**GIVEN EXERCISE:**
Reproduce the article below about the song "Baddest Boy" in full, word for word.

"Baddest Boy" is a song by E.M.E acts Wizkid, Skales, and Banky W. It was released on April 2, 2012, serving as the lead single from the label's compilation album Empire Mates State of Mind (2012). A leaked version of the song, featuring vocals from Wizkid and Skales, surfaced on the internet prior to its official release. According to OkayAfrica, "Baddest Boy" is a banger with synths that resemble a heavily screwed “Akpako Master”. The song was produced by Legendury Beatz.

Background and recording
In an interview with Beverly Bryan of MTVIggy, Wizkid was asked about the writing and recording process of the album's lead single. His response was: "So, I went into the studio and I heard the beat. And Skales starts working on this verse. And then I came on. And then Banky did his verse. And then the song came out and it’s a successful song. I’m thankful for that."

Music video
The accompanying music video for "Baddest Boy" was directed by Clarence Peters. It was uploaded to YouTube on July 18, 2012 and features cameo appearances from Shaydee, Niyola and DJ Xclusive.  According to Nigeria Trends, the music video was shot in a private jet and hangar.

**DATA EXTRACT:**
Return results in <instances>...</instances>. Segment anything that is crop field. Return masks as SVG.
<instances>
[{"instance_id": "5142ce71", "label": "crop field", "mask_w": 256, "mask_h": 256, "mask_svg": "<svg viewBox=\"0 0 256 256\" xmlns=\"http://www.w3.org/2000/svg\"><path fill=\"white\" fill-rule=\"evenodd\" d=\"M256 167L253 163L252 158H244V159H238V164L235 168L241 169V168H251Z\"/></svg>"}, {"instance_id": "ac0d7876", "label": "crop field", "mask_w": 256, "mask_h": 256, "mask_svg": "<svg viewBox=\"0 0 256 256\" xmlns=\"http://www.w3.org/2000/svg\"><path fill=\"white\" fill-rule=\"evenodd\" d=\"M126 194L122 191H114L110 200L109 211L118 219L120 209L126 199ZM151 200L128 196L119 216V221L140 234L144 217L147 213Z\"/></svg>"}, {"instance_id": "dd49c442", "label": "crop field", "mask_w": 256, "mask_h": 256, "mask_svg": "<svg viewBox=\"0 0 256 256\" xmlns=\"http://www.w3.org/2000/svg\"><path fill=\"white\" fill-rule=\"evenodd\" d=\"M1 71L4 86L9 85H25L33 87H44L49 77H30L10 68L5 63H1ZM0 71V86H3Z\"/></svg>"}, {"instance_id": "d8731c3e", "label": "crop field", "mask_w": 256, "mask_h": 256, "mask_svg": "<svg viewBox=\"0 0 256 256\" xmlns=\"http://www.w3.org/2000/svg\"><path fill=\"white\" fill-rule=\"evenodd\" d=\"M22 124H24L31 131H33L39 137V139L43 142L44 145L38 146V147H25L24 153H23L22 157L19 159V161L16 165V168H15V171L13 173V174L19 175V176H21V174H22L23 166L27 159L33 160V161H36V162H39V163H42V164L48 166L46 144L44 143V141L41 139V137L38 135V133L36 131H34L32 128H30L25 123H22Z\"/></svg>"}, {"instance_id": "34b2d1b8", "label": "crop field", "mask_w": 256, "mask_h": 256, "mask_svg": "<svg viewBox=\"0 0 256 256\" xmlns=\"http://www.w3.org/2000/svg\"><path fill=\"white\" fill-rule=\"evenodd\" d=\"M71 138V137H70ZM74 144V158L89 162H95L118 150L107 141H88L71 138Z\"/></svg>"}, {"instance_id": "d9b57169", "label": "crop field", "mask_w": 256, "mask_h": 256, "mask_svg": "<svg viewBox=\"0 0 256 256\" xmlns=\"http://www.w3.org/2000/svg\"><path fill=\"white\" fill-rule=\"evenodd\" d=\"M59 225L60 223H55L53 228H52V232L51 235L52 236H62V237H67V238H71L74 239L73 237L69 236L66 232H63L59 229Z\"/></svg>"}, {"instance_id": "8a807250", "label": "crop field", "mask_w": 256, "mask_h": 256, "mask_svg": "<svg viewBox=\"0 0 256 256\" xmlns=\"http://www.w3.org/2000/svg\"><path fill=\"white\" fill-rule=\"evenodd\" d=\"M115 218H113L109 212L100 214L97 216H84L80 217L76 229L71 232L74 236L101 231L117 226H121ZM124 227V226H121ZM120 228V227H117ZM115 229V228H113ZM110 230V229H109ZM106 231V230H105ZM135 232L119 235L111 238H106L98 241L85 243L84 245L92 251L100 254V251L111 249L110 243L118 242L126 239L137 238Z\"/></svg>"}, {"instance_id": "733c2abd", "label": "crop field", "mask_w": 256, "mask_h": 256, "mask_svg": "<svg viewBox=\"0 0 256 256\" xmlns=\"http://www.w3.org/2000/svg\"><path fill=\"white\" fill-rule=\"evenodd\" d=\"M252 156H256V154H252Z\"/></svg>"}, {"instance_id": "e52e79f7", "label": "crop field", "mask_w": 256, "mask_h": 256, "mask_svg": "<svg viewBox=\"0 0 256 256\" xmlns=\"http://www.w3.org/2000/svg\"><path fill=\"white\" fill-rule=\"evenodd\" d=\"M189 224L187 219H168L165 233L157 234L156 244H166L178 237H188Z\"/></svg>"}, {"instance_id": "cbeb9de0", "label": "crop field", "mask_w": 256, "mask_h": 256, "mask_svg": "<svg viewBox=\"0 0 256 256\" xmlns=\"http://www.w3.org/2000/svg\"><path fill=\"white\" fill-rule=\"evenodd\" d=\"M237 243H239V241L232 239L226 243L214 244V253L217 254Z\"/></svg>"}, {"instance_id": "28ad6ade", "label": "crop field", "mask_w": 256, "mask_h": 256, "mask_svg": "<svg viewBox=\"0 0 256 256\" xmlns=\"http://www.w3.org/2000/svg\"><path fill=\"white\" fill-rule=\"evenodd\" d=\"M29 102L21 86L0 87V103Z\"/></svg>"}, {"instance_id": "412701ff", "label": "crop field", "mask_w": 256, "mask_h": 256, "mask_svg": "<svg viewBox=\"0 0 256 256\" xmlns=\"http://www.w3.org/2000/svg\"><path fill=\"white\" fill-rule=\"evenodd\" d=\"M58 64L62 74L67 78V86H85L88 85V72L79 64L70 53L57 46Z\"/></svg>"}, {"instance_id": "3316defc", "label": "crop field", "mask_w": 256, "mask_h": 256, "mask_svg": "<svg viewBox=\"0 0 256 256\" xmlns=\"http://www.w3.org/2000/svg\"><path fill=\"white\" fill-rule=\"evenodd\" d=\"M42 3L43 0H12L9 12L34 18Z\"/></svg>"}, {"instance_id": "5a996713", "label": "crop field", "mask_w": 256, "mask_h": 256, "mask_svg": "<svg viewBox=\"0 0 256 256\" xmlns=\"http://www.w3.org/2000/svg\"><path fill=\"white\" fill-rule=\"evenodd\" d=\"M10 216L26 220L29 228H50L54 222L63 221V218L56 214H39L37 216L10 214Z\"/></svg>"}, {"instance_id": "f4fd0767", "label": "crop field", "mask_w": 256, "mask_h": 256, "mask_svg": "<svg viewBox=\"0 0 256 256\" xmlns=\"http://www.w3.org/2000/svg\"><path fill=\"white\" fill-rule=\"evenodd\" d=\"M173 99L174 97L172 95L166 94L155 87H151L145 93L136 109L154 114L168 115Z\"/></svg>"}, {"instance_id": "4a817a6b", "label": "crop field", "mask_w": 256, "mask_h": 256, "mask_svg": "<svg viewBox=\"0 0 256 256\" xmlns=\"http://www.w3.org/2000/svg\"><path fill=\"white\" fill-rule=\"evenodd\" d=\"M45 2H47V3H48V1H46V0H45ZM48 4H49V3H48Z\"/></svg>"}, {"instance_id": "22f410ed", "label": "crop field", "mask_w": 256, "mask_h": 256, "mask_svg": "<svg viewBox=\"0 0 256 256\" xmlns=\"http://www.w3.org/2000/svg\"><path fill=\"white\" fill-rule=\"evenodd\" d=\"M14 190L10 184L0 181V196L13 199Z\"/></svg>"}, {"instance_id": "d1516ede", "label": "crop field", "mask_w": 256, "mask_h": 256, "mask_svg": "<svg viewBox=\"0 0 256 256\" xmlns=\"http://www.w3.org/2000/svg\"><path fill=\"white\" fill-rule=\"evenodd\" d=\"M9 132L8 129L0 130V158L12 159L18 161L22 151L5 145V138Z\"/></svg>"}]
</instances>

**RESPONSE FOR THIS EXERCISE:**
"Baddest Boy" is a song by E.M.E acts Wizkid, Skales, and Banky W. It was released on April 2, 2012, serving as the lead single from the label's compilation album Empire Mates State of Mind (2012). A leaked version of the song, featuring vocals from Wizkid and Skales, surfaced on the internet prior to its official release. According to OkayAfrica, "Baddest Boy" is a banger with synths that resemble a heavily screwed “Akpako Master”. The song was produced by Legendury Beatz.

Background and recording
In an interview with Beverly Bryan of MTVIggy, Wizkid was asked about the writing and recording process of the album's lead single. His response was: "So, I went into the studio and I heard the beat. And Skales starts working on this verse. And then I came on. And then Banky did his verse. And then the song came out and it’s a successful song. I’m thankful for that."

Music video
The accompanying music video for "Baddest Boy" was directed by Clarence Peters. It was uploaded to YouTube on July 18, 2012 and features cameo appearances from Shaydee, Niyola and DJ Xclusive.  According to Nigeria Trends, the music video was shot in a private jet and hangar.